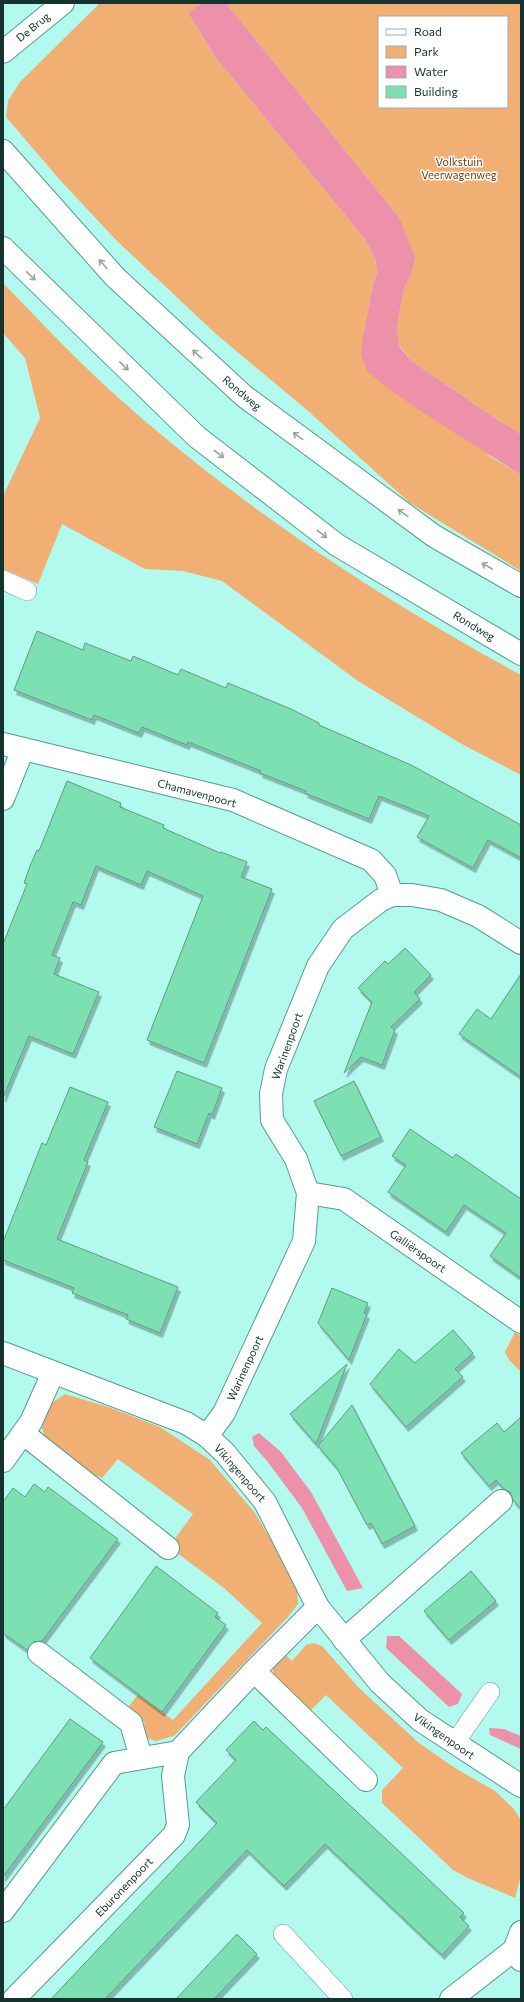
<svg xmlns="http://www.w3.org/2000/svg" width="524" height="2002" viewBox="0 0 524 2002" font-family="Commissioner,sans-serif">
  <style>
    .green { fill: #f1af73; fill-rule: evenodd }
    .water { fill: #ed91aa }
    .building { fill: #7de0b3; stroke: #629a7f; filter: url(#shadow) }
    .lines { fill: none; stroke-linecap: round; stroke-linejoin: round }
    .lane-casing { stroke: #579b91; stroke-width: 20 }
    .street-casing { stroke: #579b91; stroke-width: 24 }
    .secondary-casing { stroke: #579b91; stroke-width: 24 }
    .lane { stroke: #fff; stroke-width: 19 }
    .street { stroke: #fff; stroke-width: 22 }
    .secondary { stroke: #fff; stroke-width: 22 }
    .oneway { stroke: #96a3a1 }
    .labels { text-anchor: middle; stroke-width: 3; stroke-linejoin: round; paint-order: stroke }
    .street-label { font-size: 11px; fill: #15322e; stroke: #fff }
    .park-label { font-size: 11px; fill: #6d4110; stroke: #fff }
  </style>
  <defs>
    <filter id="shadow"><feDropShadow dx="2.5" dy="4.5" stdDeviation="0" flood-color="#0004"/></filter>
  </defs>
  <rect width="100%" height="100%" fill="#b3faee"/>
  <!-- green -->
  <g class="green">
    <path d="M100,3H201L188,13L216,58L364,238L375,258L377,272L373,285L363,336L491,457L521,475V571L410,503L307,410L216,334L116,240L60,180L6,117L8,101L20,82Z"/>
    <path d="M226,3H521V434L498,420L413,362L400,347L397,329L399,314L404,289L411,274L399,217ZM379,17H507V107H379Z"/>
    <path d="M3,283C42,323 80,364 122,401C243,508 379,598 521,675V775L460,743L358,681L222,581L183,571L145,569L62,524L38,584L3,569V496L40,418L25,358L3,333Z"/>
    <path d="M515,1332L521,1336V1372L509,1360L505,1352Z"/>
    <path d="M65,1394L108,1407L160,1427L210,1460L255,1513L297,1584L298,1604L288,1617L174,1736L156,1741L146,1738L144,1722L132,1714L129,1706L138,1695L173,1720L262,1623L224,1588L177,1553L176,1537L193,1514L118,1459L102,1478L86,1472L47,1443L42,1428L51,1403Z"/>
    <path d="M314,1643L322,1646L359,1688L419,1743L455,1768L495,1791L513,1808L521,1820V1875L515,1898L468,1878L453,1870L382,1803V1790L403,1768L326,1695L311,1710L299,1703L273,1677V1667L285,1654L292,1661L306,1645Z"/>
  </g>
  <!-- water -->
  <g class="water">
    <path d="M201,3H226L399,217L415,257L411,274L404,289L399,314L397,329L400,348L413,362L498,420L521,434V475L422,412L382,384L367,371L361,354L363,336L373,285L377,272L375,258L364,238L216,58L188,13Z"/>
    <path d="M259,1433L281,1452L311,1492L363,1588L347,1591L302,1508L267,1461L254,1446L252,1437Z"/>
    <path d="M387,1636H399L462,1694L458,1704L449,1707L386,1648Z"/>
    <path d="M489,1728L504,1729L521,1736V1749L490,1735Z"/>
  </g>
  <!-- building -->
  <g class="building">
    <path d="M37,631L83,650L85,643L131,661L133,656L178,675L181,669L226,688L228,683L291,709L319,723V725L411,765L521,825V858L488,840L473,868L417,837L429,816L379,796L369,819L305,793L306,791L260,773L261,771L188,742L187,745L142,727L139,733L94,715L92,720L14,690Z"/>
    <path d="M67,781L121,803L120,807L164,825L163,828L220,853L221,852L247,862L241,877L272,889L204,1063L147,1040L203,896L147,871L141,885L96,866L81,905L73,902L52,955L60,958L54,974L99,992L73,1054L29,1036L3,1098V944L27,884L24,883L30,866L37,850L39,851Z"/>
    <path d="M405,948L431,975L414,992L420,999L391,1027L395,1030L382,1065L361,1057L344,1073L372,1002L358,988L385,961L388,964Z"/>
    <path d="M521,974V1077L459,1034L477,1009L491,1019Z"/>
    <path d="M177,1071L222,1088L212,1115L209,1113L197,1144L154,1127Z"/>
    <path d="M354,1081L381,1137L341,1156L314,1101Z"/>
    <path d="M70,1087L108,1102L84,1160L88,1162L57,1239L178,1287L160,1333L126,1319L128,1315L72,1293L74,1288L3,1260V1242L42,1143L46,1145Z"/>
    <path d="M410,1129L453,1158L456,1154L521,1199V1278L490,1256L506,1233L464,1205L446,1232L388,1192L406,1165L392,1156Z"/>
    <path d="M332,1288L368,1303L364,1313L367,1314L349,1360L318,1323Z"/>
    <path d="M453,1330L473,1353L455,1369L463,1377L406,1427L370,1384L399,1349L415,1363Z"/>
    <path d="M347,1364L316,1444L290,1414Z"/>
    <path d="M352,1405L415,1526L382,1544L371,1523L367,1525L337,1468L318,1446Z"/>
    <path d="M521,1417V1509L513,1500L510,1492L504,1489L496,1480L489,1486L461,1453L497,1423L504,1432Z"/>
    <path d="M34,1484L45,1492L48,1487L118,1539L42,1641L34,1642L27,1650L3,1633V1502L13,1488L25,1497Z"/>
    <path d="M156,1566L218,1613L215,1617L226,1625L162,1712L90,1658Z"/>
    <path d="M471,1571L496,1601L449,1640L424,1611Z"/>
    <path d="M70,1719L103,1742L3,1877V1810Z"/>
    <path d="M254,1721L263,1730L266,1727L402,1854L464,1913L460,1917L469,1926L442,1955L325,1844L284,1886L247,1850L105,1999H51L217,1823L196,1802L236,1760L226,1750Z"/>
    <path d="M237,1934L257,1954L214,1999H176Z"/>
  </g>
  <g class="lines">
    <defs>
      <g id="lane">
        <path d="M3,580L27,591"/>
        <path d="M454,1744L490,1692"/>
        <path d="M283,1934L343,1999"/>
      </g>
      <g id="street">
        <path d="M3,52L63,3"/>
        <path d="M3,744L233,800L371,860L385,875L392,895"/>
        <path d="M3,799L23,749"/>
        <path d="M308,1193L344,1199L521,1322"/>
        <path d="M3,1353L186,1423L207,1436L225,1453L265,1502L318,1607L380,1683L420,1720L521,1786"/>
        <path d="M24,1434L168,1548"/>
        <path d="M207,1436L224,1413L304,1241L308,1193L296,1159L272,1120L271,1094L276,1069L318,966L343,929L381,900L392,895H412L441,900L478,916L521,943"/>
        <path d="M3,1461L31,1422L53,1373"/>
        <path d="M344,1640L501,1501"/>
        <path d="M39,1653L131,1723L141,1758"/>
        <path d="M254,1671L366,1780"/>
        <path d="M178,1752L254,1671L318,1607"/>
        <path d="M3,1911L114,1763L178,1752L173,1776L178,1825L174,1835L14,1999"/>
        <path d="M521,1932L514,1950L521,1960"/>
        <path d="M451,1999L514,1950"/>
      </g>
      <g id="secondary">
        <path d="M3,151L115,277L244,396L434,536L521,586"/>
        <path d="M3,248L197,437L337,545L521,654"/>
      </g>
    </defs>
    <!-- lane casing -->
    <use href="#lane" class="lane-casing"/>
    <!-- street casing -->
    <use href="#street" class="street-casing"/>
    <!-- secondary casing -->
    <use href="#secondary" class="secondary-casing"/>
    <!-- lane -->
    <use href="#lane" class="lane"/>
    <!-- street -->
    <use href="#street" class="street"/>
    <!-- secondary -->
    <use href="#secondary" class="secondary"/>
  </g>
  <!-- one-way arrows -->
  <defs><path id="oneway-shaft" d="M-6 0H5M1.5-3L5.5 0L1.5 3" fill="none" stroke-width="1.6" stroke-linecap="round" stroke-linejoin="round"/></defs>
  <g class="oneway">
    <use href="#oneway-shaft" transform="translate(103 264) rotate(-132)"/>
    <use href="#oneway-shaft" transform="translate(31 276) rotate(44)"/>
    <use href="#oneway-shaft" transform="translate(197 354) rotate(-137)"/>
    <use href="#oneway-shaft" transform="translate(124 366) rotate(44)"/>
    <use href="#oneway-shaft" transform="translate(298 436) rotate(-144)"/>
    <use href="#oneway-shaft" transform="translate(219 454) rotate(38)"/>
    <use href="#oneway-shaft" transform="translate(403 513) rotate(-144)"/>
    <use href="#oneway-shaft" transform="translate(322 534) rotate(38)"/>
    <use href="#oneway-shaft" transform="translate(487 566) rotate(-150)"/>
  </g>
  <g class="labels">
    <!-- street labels -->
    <g class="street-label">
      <text transform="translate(33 27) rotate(-39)" y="4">De Brug</text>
      <text transform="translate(242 393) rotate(40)" y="4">Rondweg</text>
      <text transform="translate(474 626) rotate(31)" y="4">Rondweg</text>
      <text transform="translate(197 793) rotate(15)" y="4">Chamavenpoort</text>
      <text transform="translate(287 1046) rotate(-70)" y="4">Warinenpoort</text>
      <text transform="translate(418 1251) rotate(35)" y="4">Galliërspoort</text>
      <text transform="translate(245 1368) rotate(-65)" y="4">Warinenpoort</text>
      <text transform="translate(240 1473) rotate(49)" y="4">Vikingenpoort</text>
      <text transform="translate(444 1736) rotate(35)" y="4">Vikingenpoort</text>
      <text transform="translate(124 1887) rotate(-46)" y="4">Eburonenpoort</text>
    </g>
    <!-- park labels -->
    <g class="park-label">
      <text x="459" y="166">Volkstuin<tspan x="459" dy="13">Veerwagenweg</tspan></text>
    </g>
  </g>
  <!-- border -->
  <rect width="524" height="2002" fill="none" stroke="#15322e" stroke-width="8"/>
  <!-- legend -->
  <rect x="378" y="16" width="130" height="92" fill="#ffffff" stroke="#a1adab"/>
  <rect x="386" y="29" width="20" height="6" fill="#ffffff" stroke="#a1adab"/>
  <text x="414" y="36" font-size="12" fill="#15322e">Road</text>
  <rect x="386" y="46" width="20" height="12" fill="#f1af73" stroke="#a1adab"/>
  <text x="414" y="56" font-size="12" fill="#15322e">Park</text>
  <rect x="386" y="66" width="20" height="12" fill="#ed91aa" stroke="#a1adab"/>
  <text x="414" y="76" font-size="12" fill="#15322e">Water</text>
  <rect x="386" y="86" width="20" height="12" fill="#7de0b3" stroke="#a1adab"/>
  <text x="414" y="96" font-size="12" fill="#15322e">Building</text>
</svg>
===
§ **Exercise aim**: Check each line above for the string "lines", then copy the ones that have it.

§ **Reply to the task**:
    .lines { fill: none; stroke-linecap: round; stroke-linejoin: round }
  <g class="lines">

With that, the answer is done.